The task –
Each record below should be reproduced as it is written, with pictures left out entirely.

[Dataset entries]
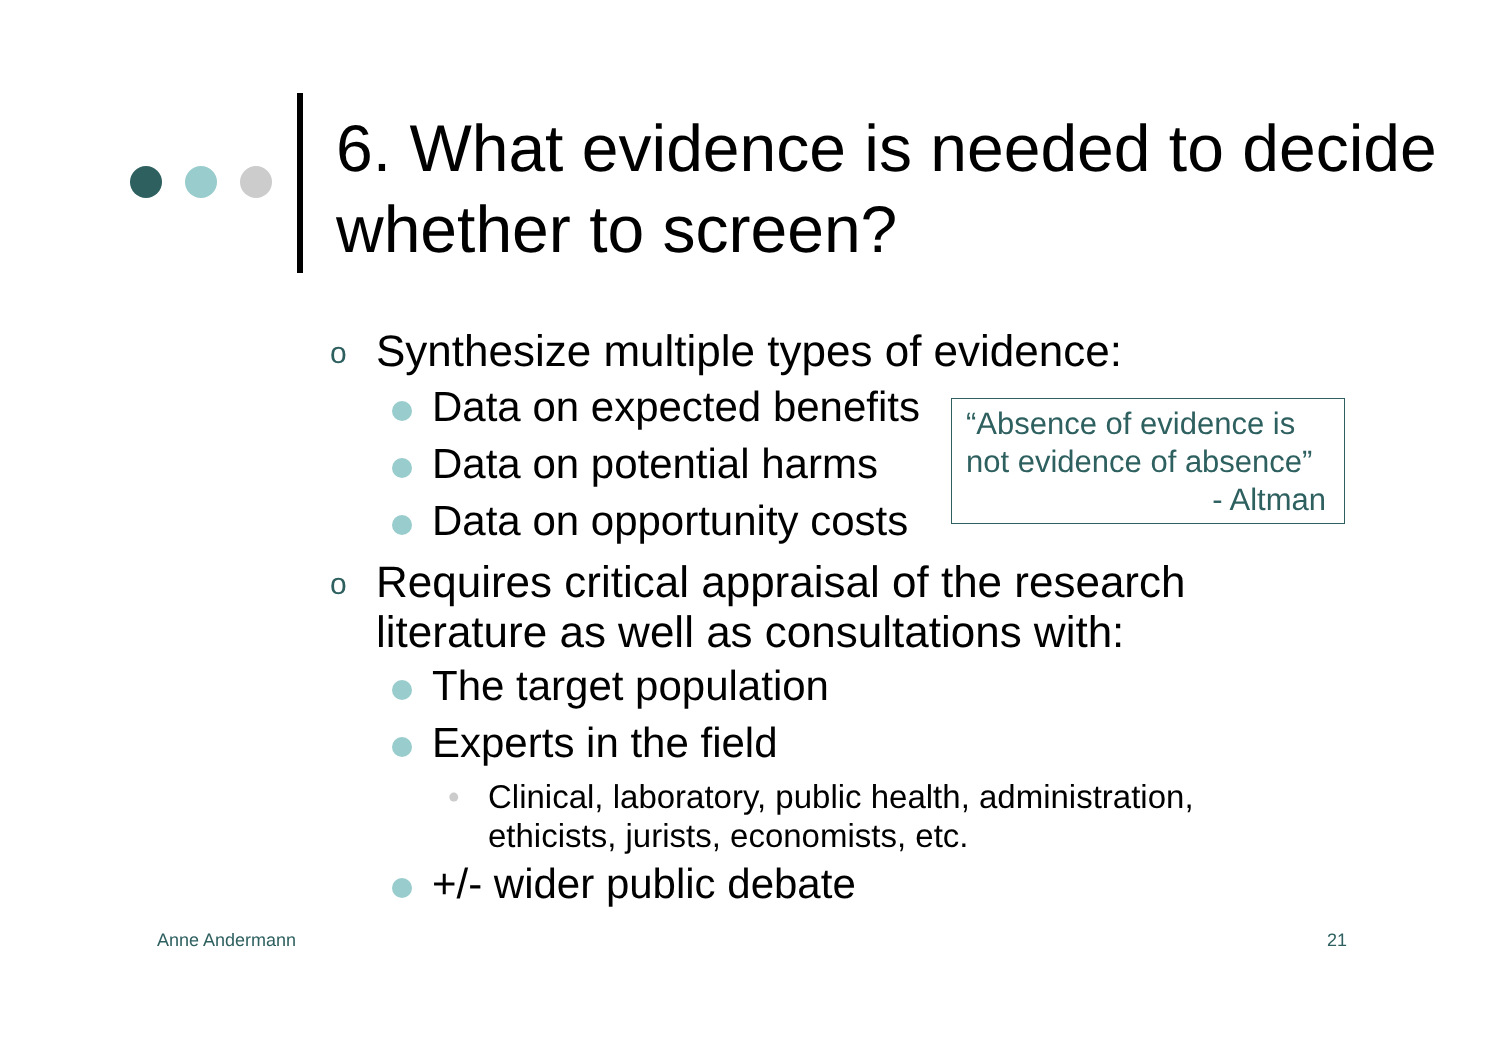6. What evidence is needed to decide whether to screen?
“Absence of evidence is not evidence of absence”
- Altman
o Synthesize multiple types of evidence:
Data on expected benefits
Data on potential harms
Data on opportunity costs
o Requires critical appraisal of the research literature as well as consultations with:
The target population
Experts in the field
• Clinical, laboratory, public health, administration, ethicists, jurists, economists, etc.
+/- wider public debate
Anne Andermann 21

Exercise response –
6. What evidence is needed to decide whether to screen?
“Absence of evidence is not evidence of absence”
- Altman
o Synthesize multiple types of evidence:
Data on expected benefits
Data on potential harms
Data on opportunity costs
o Requires critical appraisal of the research literature as well as consultations with:
The target population
Experts in the field
• Clinical, laboratory, public health, administration, ethicists, jurists, economists, etc.
+/- wider public debate
Anne Andermann 21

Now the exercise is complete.